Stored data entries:
◆ ◆ ◆ ◆ ◆
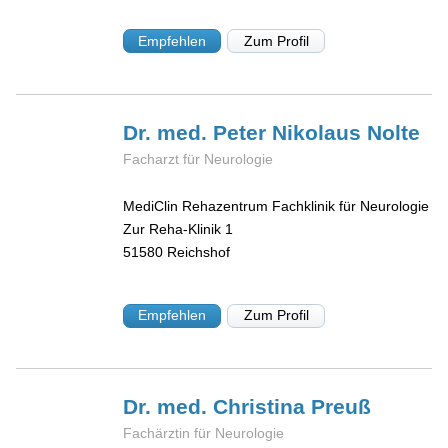
Empfehlen
Zum Profil
Dr. med. Peter Nikolaus
Nolte
Facharzt für Neurologie
MediClin Rehazentrum Fachklinik für Neurologie
Zur Reha-Klinik 1
51580
Reichshof
Empfehlen
Zum Profil
Dr. med. Christina
Preuß
Fachärztin für Neurologie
◆ ◆ ◆ ◆ ◆
Prompt — Retrieve each line from the records above where the word "Neurologie" occurs.

Answer to the problem —
Facharzt für Neurologie
MediClin Rehazentrum Fachklinik für Neurologie
Fachärztin für Neurologie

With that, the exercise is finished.